▶ **ACTIVITY**
Give again, exactly and without pictures, the lines running from the line with "Accounts for the other assets" to the end of the records below.

▶ **EXERCISE INPUT**
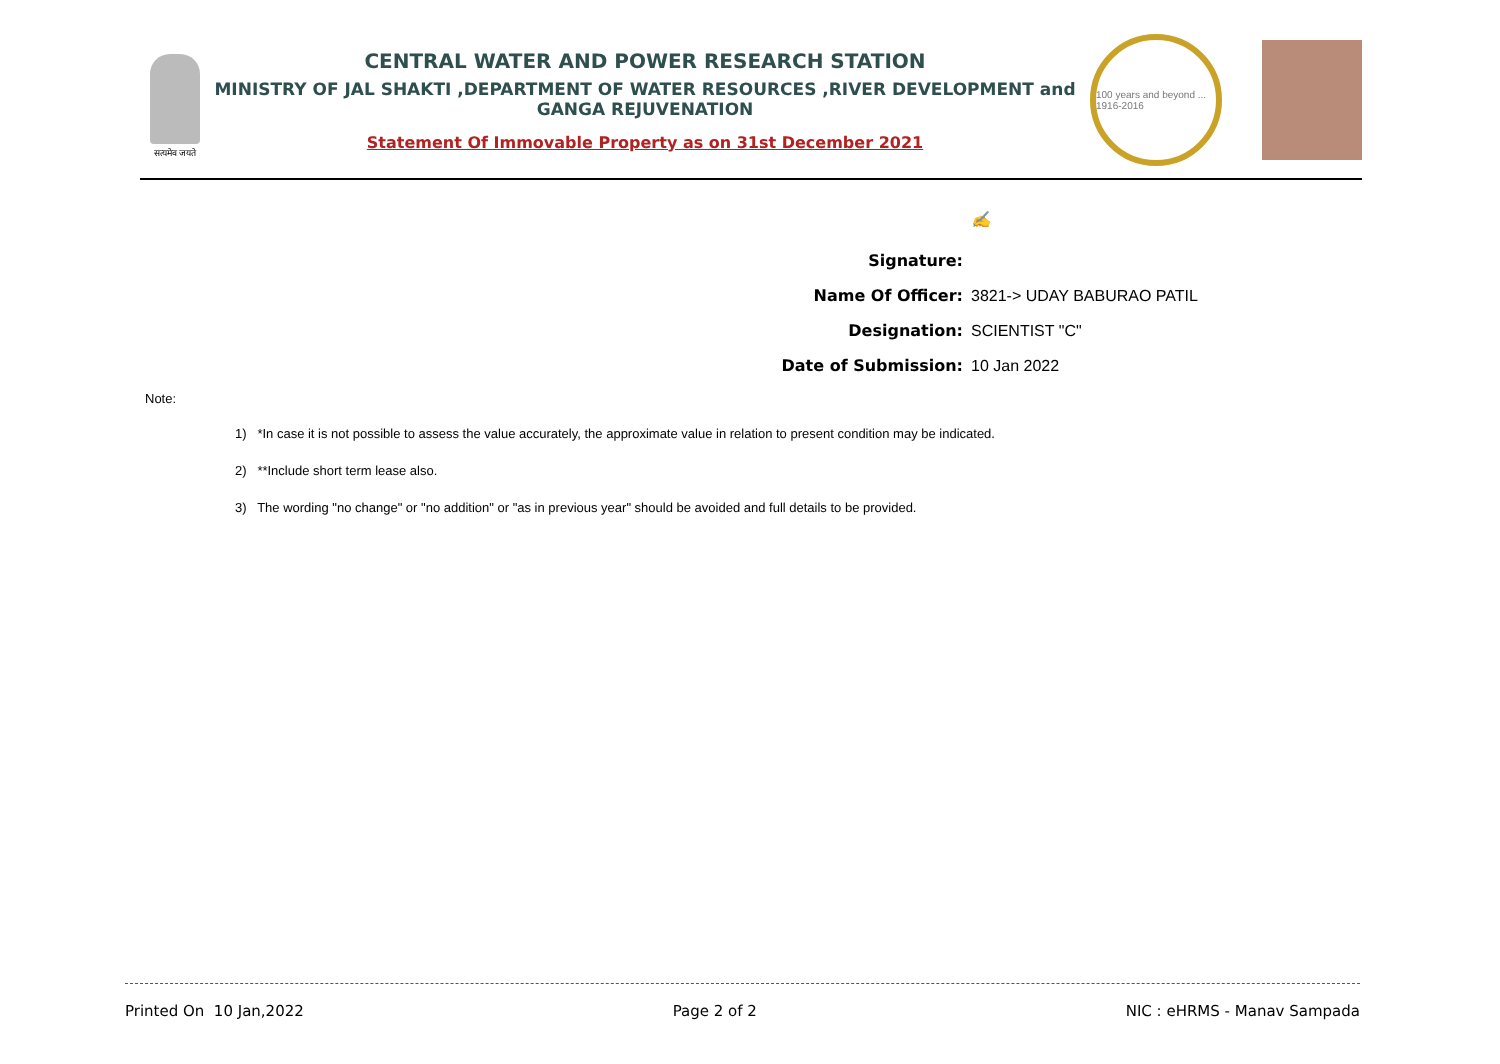सत्यमेव जयते
CENTRAL WATER AND POWER RESEARCH STATION
MINISTRY OF JAL SHAKTI ,DEPARTMENT OF WATER RESOURCES ,RIVER DEVELOPMENT and GANGA REJUVENATION
Statement Of Immovable Property as on 31st December 2021
100 years and beyond ... 1916-2016
Signature:
✍
Name Of Officer:
3821-> UDAY BABURAO PATIL
Designation:
SCIENTIST "C"
Date of Submission:
10 Jan 2022
Note:
1) *In case it is not possible to assess the value accurately, the approximate value in relation to present condition may be indicated.
2) **Include short term lease also.
3) The wording "no change" or "no addition" or "as in previous year" should be avoided and full details to be provided.
Printed On 10 Jan,2022 Page 2 of 2 NIC : eHRMS - Manav Sampada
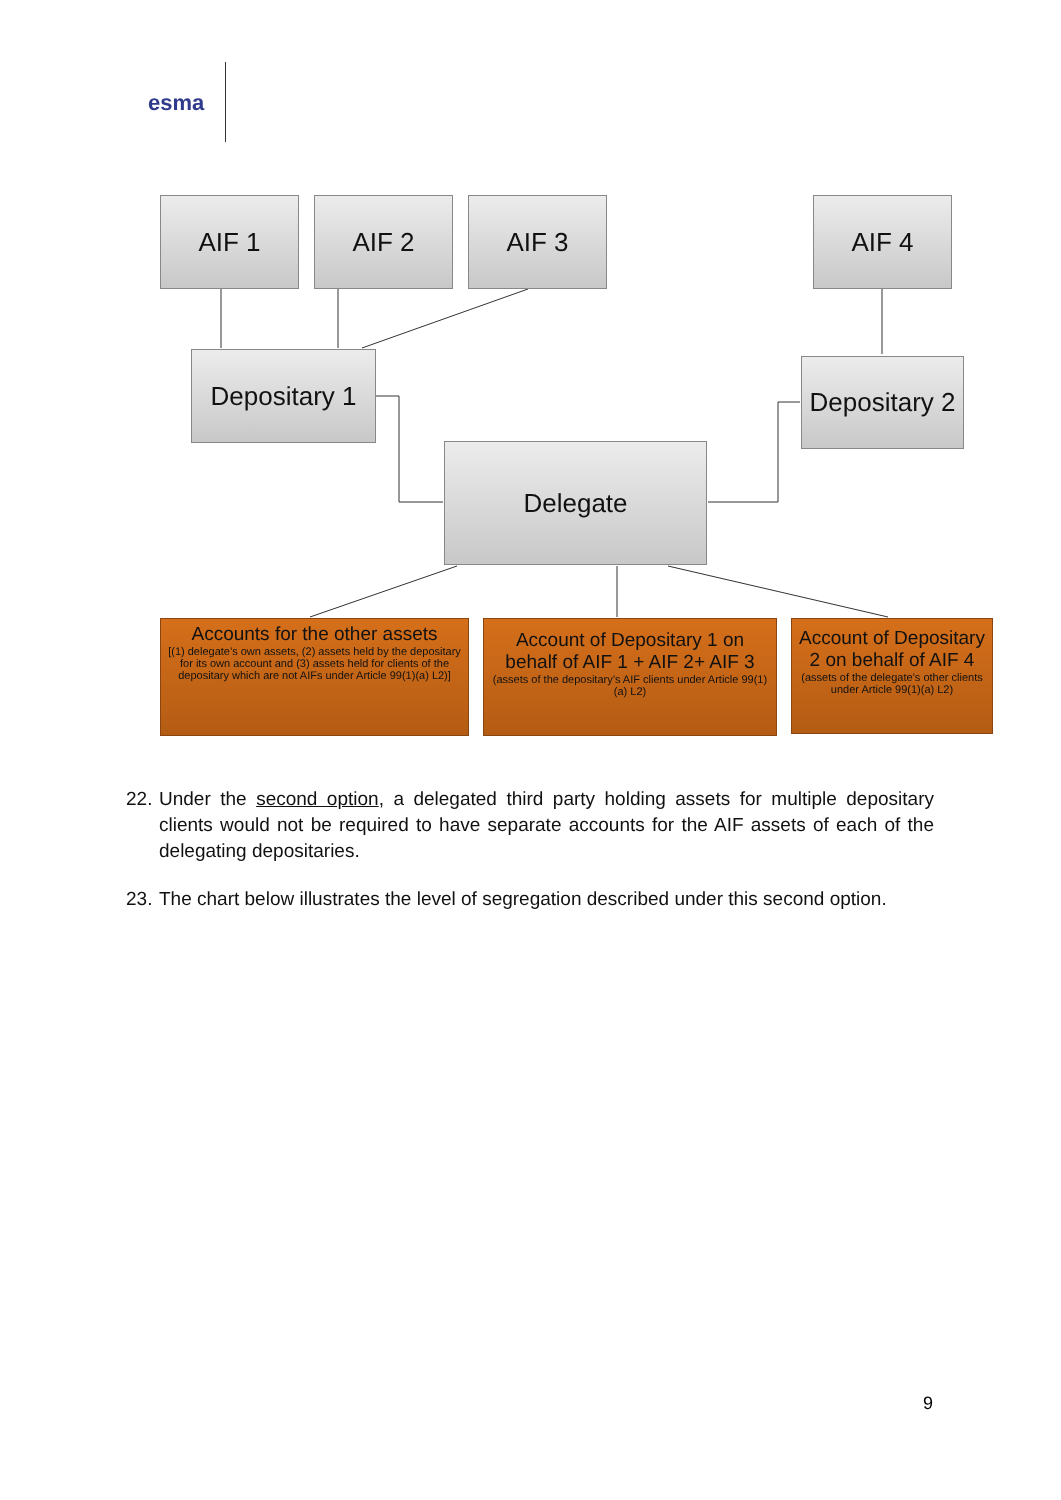esma
AIF 1 AIF 2 AIF 3 AIF 4
Depositary 1
Depositary 2
Delegate
Accounts for the other assets
[(1) delegate’s own assets, (2) assets held by the depositary for its own account and (3) assets held for clients of the depositary which are not AIFs under Article 99(1)(a) L2)]
Account of Depositary 1 on behalf of AIF 1 + AIF 2+ AIF 3
(assets of the depositary’s AIF clients under Article 99(1)(a) L2)
Account of Depositary 2 on behalf of AIF 4
(assets of the delegate’s other clients under Article 99(1)(a) L2)
22. Under the second option, a delegated third party holding assets for multiple depositary clients would not be required to have separate accounts for the AIF assets of each of the delegating depositaries.
23. The chart below illustrates the level of segregation described under this second option.
9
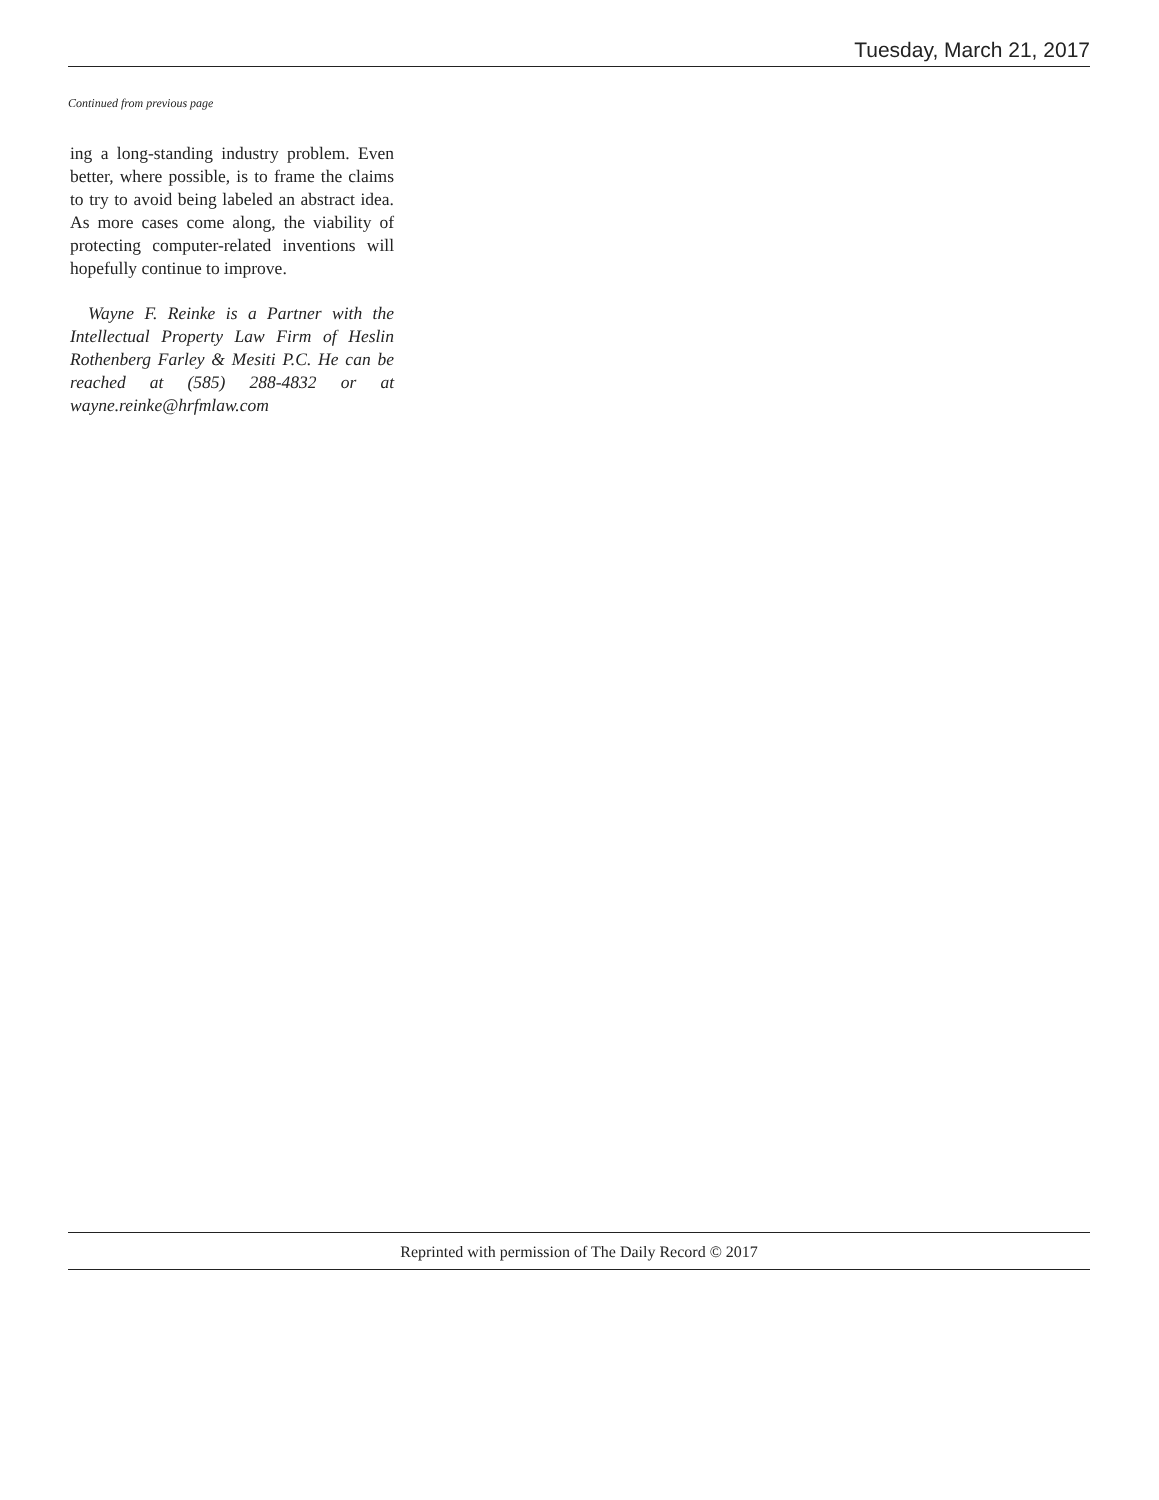Tuesday, March 21, 2017
Continued from previous page
ing a long-standing industry problem. Even better, where possible, is to frame the claims to try to avoid being labeled an abstract idea. As more cases come along, the viability of protecting computer-related inventions will hopefully continue to improve.
Wayne F. Reinke is a Partner with the Intellectual Property Law Firm of Heslin Rothenberg Farley & Mesiti P.C. He can be reached at (585) 288-4832 or at wayne.reinke@hrfmlaw.com
Reprinted with permission of The Daily Record © 2017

▶ **THE ANSWER**
Accounts for the other assets
[(1) delegate’s own assets, (2) assets held by the depositary for its own account and (3) assets held for clients of the depositary which are not AIFs under Article 99(1)(a) L2)]
Account of Depositary 1 on behalf of AIF 1 + AIF 2+ AIF 3
(assets of the depositary’s AIF clients under Article 99(1)(a) L2)
Account of Depositary 2 on behalf of AIF 4
(assets of the delegate’s other clients under Article 99(1)(a) L2)
22. Under the second option, a delegated third party holding assets for multiple depositary clients would not be required to have separate accounts for the AIF assets of each of the delegating depositaries.
23. The chart below illustrates the level of segregation described under this second option.
9
Tuesday, March 21, 2017
Continued from previous page
ing a long-standing industry problem. Even better, where possible, is to frame the claims to try to avoid being labeled an abstract idea. As more cases come along, the viability of protecting computer-related inventions will hopefully continue to improve.
Wayne F. Reinke is a Partner with the Intellectual Property Law Firm of Heslin Rothenberg Farley & Mesiti P.C. He can be reached at (585) 288-4832 or at wayne.reinke@hrfmlaw.com
Reprinted with permission of The Daily Record © 2017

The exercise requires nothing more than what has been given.